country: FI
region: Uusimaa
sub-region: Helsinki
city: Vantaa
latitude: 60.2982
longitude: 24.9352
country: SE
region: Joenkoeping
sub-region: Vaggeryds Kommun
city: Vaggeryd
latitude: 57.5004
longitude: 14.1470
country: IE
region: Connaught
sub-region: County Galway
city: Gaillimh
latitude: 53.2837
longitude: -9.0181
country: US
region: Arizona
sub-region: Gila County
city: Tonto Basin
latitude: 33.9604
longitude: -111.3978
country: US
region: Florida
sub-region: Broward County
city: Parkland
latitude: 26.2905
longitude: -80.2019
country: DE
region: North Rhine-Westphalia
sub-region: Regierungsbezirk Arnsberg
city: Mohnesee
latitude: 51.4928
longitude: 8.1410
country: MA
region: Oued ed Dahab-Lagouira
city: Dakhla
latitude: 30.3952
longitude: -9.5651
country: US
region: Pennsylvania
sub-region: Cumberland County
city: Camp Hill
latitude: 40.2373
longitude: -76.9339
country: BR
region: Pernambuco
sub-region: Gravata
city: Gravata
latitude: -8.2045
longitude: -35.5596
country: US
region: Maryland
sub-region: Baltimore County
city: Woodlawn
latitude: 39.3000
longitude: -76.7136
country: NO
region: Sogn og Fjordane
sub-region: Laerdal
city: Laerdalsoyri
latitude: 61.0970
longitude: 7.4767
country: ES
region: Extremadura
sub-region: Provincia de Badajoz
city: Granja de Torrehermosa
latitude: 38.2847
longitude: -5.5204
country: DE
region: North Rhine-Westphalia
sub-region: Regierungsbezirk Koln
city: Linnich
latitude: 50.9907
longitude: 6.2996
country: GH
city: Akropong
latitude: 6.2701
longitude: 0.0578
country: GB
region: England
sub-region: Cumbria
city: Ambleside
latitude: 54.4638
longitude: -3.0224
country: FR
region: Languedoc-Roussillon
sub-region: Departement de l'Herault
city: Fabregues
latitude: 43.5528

════════

• GIVEN INSTRUCTION: Please copy out all of the records above line by line, keeping every character unchanged.

• IN RESPONSE:
country: FI
region: Uusimaa
sub-region: Helsinki
city: Vantaa
latitude: 60.2982
longitude: 24.9352
country: SE
region: Joenkoeping
sub-region: Vaggeryds Kommun
city: Vaggeryd
latitude: 57.5004
longitude: 14.1470
country: IE
region: Connaught
sub-region: County Galway
city: Gaillimh
latitude: 53.2837
longitude: -9.0181
country: US
region: Arizona
sub-region: Gila County
city: Tonto Basin
latitude: 33.9604
longitude: -111.3978
country: US
region: Florida
sub-region: Broward County
city: Parkland
latitude: 26.2905
longitude: -80.2019
country: DE
region: North Rhine-Westphalia
sub-region: Regierungsbezirk Arnsberg
city: Mohnesee
latitude: 51.4928
longitude: 8.1410
country: MA
region: Oued ed Dahab-Lagouira
city: Dakhla
latitude: 30.3952
longitude: -9.5651
country: US
region: Pennsylvania
sub-region: Cumberland County
city: Camp Hill
latitude: 40.2373
longitude: -76.9339
country: BR
region: Pernambuco
sub-region: Gravata
city: Gravata
latitude: -8.2045
longitude: -35.5596
country: US
region: Maryland
sub-region: Baltimore County
city: Woodlawn
latitude: 39.3000
longitude: -76.7136
country: NO
region: Sogn og Fjordane
sub-region: Laerdal
city: Laerdalsoyri
latitude: 61.0970
longitude: 7.4767
country: ES
region: Extremadura
sub-region: Provincia de Badajoz
city: Granja de Torrehermosa
latitude: 38.2847
longitude: -5.5204
country: DE
region: North Rhine-Westphalia
sub-region: Regierungsbezirk Koln
city: Linnich
latitude: 50.9907
longitude: 6.2996
country: GH
city: Akropong
latitude: 6.2701
longitude: 0.0578
country: GB
region: England
sub-region: Cumbria
city: Ambleside
latitude: 54.4638
longitude: -3.0224
country: FR
region: Languedoc-Roussillon
sub-region: Departement de l'Herault
city: Fabregues
latitude: 43.5528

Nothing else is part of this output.